Как-то приснилось Нилу Егоровичу, будто идут они с Константином по лугу. Тепло, пришлось расстегнуть гимнастерки, а трава пахнет так хорошо, что кружится голова, и небо синее, а на душе чисто и спокойно, точно и нет никакой войны. Шли по тропке, которая вела к озеру, в котором они надумали искупаться. И вот видят окопчик, приземистую пушчонку в нем, рядом лежит убитый розовощекий лейтенант в начищенных хромовых сапогах, а кругом еще дымятся сизым дымком гильзы. Тут Лапов подскочил к пушке и стал наводить ее на Шарабанова. «Страшно?» — спрашивает. «Страшно! — кричит Шарабанов. — Не убивай, я жить хочу!» — «Все жить хотят, а на войне надо ж кому-то погибать», — говорит Константин. Сердце у Шарабанова от ужаса заледенело. Потом облегчение пришло — понял, что от того, чему быть, не убежать. «Стреляй, — говорит, — обижаться не буду, видно, так надо».
Лапов отвернул в сторону пушку, вздохнул и тихо произнес: «В людей нужно добром стрелять. Давай лейтенанта по чести схороним».
Проснулся Нил Егорович, вытер потное лицо, прислушался к сердцу, стучавшему так, что в голове стук отдавался болью, подумал: «Зачем человеку такое снится?»
В конце апреля заметно потеплело, появились первые проталины, в бухте оторвало и унесло в море льды, из сугробов вытаяли крыши домов, а белые чайки, бродя по помойкам, кричали так пронзительно и тревожно, что нехорошо становилось на душе. Наступили белые ночи, солнце почти не заходило за горизонт, в поселке только и говорили о приходе первых судов, начале навигации.
Нил Егорович неожиданно потерял сон.
Рано утром, когда от тугого мороза стеклянисто звенел снег, когда еще в синем дыму спал поселок и только лохматые ездовые псы не переставая выли глядя в небо, Шарабанов в теплом полушубке выходил на крыльцо дома. Он смотрел вдаль, резко очерченную свинцовой серостью моря и синью неба, на четкий круг холодного, весеннего солнца, которое висело над морем, и его наполняла неистовым волнением мысль о той непознанной жизни, которая текла где-то за горизонтом.
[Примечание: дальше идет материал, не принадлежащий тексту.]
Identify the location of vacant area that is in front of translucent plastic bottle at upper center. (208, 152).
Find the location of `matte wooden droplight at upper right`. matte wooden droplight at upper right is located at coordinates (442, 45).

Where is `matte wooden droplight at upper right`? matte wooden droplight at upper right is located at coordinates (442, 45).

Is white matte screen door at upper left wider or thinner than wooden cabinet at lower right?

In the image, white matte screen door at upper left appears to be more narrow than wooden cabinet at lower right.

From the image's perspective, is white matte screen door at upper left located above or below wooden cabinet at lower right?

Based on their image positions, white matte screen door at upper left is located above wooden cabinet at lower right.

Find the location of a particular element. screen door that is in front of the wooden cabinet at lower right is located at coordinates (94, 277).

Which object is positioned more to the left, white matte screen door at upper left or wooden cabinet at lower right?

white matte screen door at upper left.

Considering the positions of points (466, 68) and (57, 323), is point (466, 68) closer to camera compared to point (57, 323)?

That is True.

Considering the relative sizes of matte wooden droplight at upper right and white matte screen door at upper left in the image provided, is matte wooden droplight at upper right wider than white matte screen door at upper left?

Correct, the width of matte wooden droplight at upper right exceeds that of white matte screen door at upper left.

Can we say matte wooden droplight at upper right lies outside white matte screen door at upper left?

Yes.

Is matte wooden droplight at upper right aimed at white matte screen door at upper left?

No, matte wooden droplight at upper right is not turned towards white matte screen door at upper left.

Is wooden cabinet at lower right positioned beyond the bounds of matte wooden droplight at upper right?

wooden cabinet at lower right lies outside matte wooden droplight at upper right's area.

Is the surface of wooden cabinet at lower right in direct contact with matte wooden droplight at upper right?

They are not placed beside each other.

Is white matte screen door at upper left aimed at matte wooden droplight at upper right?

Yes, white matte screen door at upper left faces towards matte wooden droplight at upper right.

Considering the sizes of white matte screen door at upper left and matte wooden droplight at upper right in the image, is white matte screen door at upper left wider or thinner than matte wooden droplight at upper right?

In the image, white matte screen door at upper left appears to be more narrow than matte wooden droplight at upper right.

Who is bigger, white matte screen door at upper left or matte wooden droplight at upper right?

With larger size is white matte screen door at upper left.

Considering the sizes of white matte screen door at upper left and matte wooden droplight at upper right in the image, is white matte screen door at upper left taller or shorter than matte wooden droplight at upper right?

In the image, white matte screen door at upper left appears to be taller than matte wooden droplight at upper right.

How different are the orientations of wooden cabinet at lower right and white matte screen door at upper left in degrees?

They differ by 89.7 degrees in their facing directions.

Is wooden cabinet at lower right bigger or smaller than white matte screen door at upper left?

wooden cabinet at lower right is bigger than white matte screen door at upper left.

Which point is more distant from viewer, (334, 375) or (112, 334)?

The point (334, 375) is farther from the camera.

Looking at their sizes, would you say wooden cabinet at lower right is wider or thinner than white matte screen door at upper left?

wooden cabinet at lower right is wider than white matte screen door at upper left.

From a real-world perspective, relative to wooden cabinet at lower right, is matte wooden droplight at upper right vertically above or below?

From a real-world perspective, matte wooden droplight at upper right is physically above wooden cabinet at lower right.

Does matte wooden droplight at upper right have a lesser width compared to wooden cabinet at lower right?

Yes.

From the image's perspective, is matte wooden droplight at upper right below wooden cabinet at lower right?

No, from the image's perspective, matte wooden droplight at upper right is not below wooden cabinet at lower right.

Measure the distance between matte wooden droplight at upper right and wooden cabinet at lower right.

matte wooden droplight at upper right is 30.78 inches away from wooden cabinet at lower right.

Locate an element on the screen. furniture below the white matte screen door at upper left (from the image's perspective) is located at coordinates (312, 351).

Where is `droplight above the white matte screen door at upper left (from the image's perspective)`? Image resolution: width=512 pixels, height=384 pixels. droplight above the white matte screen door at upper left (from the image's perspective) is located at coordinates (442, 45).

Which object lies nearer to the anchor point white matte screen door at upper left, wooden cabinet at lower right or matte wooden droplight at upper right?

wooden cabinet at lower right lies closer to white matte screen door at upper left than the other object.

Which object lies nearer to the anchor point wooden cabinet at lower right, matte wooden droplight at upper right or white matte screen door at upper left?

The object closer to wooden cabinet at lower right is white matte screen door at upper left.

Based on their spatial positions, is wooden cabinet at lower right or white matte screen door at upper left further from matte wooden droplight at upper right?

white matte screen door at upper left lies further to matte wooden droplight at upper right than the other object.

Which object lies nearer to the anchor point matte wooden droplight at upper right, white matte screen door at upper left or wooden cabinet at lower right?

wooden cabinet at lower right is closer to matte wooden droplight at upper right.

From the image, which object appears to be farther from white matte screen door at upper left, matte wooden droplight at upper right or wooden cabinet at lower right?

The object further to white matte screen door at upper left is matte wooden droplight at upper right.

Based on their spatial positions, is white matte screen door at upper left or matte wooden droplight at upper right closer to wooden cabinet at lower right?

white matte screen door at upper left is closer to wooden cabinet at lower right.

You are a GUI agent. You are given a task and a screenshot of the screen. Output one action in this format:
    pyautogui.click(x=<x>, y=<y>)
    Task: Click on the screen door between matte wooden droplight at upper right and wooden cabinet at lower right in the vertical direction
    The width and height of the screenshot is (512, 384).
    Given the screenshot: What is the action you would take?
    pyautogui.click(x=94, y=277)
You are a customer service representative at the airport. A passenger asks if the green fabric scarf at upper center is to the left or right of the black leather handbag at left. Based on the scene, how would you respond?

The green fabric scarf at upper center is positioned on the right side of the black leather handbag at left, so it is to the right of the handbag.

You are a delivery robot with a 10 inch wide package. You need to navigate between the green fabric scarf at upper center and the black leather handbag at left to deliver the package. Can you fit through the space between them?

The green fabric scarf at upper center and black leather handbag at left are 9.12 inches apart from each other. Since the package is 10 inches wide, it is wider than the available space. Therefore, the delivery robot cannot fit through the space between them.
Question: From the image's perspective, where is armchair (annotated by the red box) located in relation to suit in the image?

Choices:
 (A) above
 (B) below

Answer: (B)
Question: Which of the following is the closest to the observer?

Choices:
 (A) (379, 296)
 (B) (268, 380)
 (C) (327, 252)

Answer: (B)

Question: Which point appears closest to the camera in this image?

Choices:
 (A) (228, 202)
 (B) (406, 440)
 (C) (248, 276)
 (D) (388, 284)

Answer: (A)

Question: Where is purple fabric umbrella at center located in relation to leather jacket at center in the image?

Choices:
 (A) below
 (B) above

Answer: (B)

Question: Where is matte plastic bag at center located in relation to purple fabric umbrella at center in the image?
В эти минуты Нила Егоровича отчаянно тянуло к привычному: к улочкам деревни, хате, где он жил двадцать лет, к редким, теперь в отдалении похожим на праздники поездкам на базар, к целительному шуму старого леса, запаху теплой земли, родящей хлеб, к заливным лугам, что раскинулись за деревней, где он жаркими летними днями косил траву с мужиками, где косили траву сотни лет такие, как он, — тянуло к прежнему покою.
Белизна снегов Севера стала его пугать, как ребенка темнота. Нил Егорович засобирался к себе домой, в деревню.
…Секретарша, частенько заходившая проведать приезжего, взялась помочь в сборах. Теперь почему- то она стала чаще ругать мужа, который, по ее словам, пристрастился на Севере к «зеленому змию», усердно хвалила его, Шарабанова — мужчину видного, степенного и, как она выражалась, «созревшего для семейной счастливой жизни».
— Приедет муж — и за бутылку. Зачем она ему? Или время теперь такое бутылочное? — говорила она жалостливым голосом, как бы докладывая самому господу богу, сложив на груди коротенькие ручки, вперив в потолок влажные страдальческие глаза. — Вылакает эту бутылку и дрыхнет до утра, а потом поест и опять отправляется в рейс. Ни ласки от него никакой, ни внимания.
Как-то так вышло, что секретарша ушла от Шарабанова домой только рано утром следующего дня. Ей-то Нил Егорович после всего происшедшего между ними поведал о подписанной когда-то бумаге.
— Там, в штрафной роте, убить его могли? — первое, что спросила секретарша.
— Еще как.
— Слава тебе господи, что обошлось все! — секретарша неумело и смешно перекрестилась, посматривая вместо угла, в котором обычно висят иконы, на печь. — Если все обошлось, то все так должно и быть, значит, все правильно было.
— Что правильно?
— Все. А самое главное — жив он остался. Если бы Костю там, в роте этой… — секретарша от сильного волнения заплакала. — Не смей больше мучить себя! Ты теперь для меня самый дорогой в мире человек, Нил Егорович!
Из поселка Шарабанов и секретарша Мария Ивановна уехали в майские праздники, когда в домах стонала музыка, лихо плясали, пили вино. Об исчезновении Шарабанова и Марии Ивановны узнали только после праздников, и это стало самой сенсационной новостью, о которой говорил несколько дней весь поселок.